JAKARTA, KOMPAS.com - Kasus premanisme dan pemerasan di Jakarta marak terjadi beberapa waktu belakangan.
Dalam sepekan ini saja, terungkap aksi premanisme di kawasan Cengkareng, Tanah Abang, dan Kali Besar. Hal ini membuat masyarakat resah.
Pengamat sosial dari Universitas Indonesia Rissalwan Habdy Lubis mengatakan, aksi premanisme marak terjadi karena adanya orang-orang yang tidak memiliki pekerjaan.
Baca juga: Pengamat:Modus Premanisme Kini Berubah
Mereka kemudian ingin mendapatkan uang dengan mudah.
"Premanisme itu enggak bisa hilang karena arti kata preman itu dari free man, orang bebas. Artinya, kalau kita bisa lihat, siapa sih bahan bakunya, ya orang yang enggak punya kerja. Kemudian, dia mau dengan mudah mendapatkan penghasilan," ujar Rissalwan, Selasa (28/8/2018).
Modus berubah
Rissalwan menyampaikan modus-modus aksi premanisme kini mulai berubah.
Dahulu, preman-preman biasanya memiliki tato, bergaya seperti anak punk, dan lainnya. Kini banyak preman yang justru berkedok petugas keamanan.
Rissalwan melihat modus baru aksi premanisme itulah yang terjadi dalam kasus pemerasan di kompleks Ruko Seribu Cengkareng, Jakarta Barat, baru-baru ini.
Baca juga: Pengamat: Aksi Premanisme Terjadi karena Orang Tak Punya Pekerjaan
"Tempat-tempat premanisme ini sekarang memang modusnya sudah mulai berubah dari preman yang sifatnya bertato misalnya, terus gaya-gaya punk. Sekarang justru mereka lebih mendekat ke yang berseragam," kata dia.
Selain itu, sasaran para preman itu juga mulai bergeser. Tak hanya para pedagang pasar, orang-orang kelas menengah ke atas juga menjadi sasaran mereka.
"Kelihatannya memang targetnya tidak lagi yang receh-receh yang dikumpulin preman sekarang ini.

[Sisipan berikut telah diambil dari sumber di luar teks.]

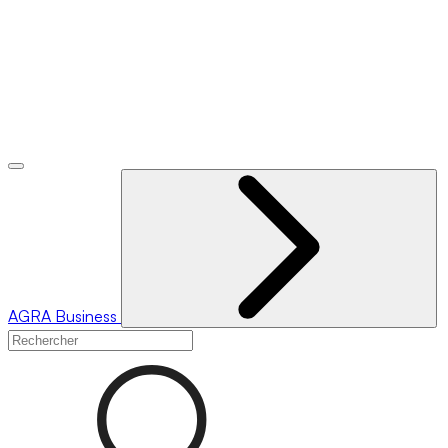
AGRA
Business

Kalau melihat kasus Cengkareng, satu orang bisa dikenakan Rp 10 juta-Rp 20 juta," ucap Rissalwan.
Baca juga: Marak Aksi Premanisme di Jakarta, Polisi Bentuk Satgas Penindakan
Peran pemerintah kurang
Meskipun aksi premanisme marak terjadi, banyak warga yang tidak berani melapor.
Menurut Rissalwan, warga yang menjadi korban aksi premanisme takut melapor karena kurangnya peran aparat di lingkungan mereka.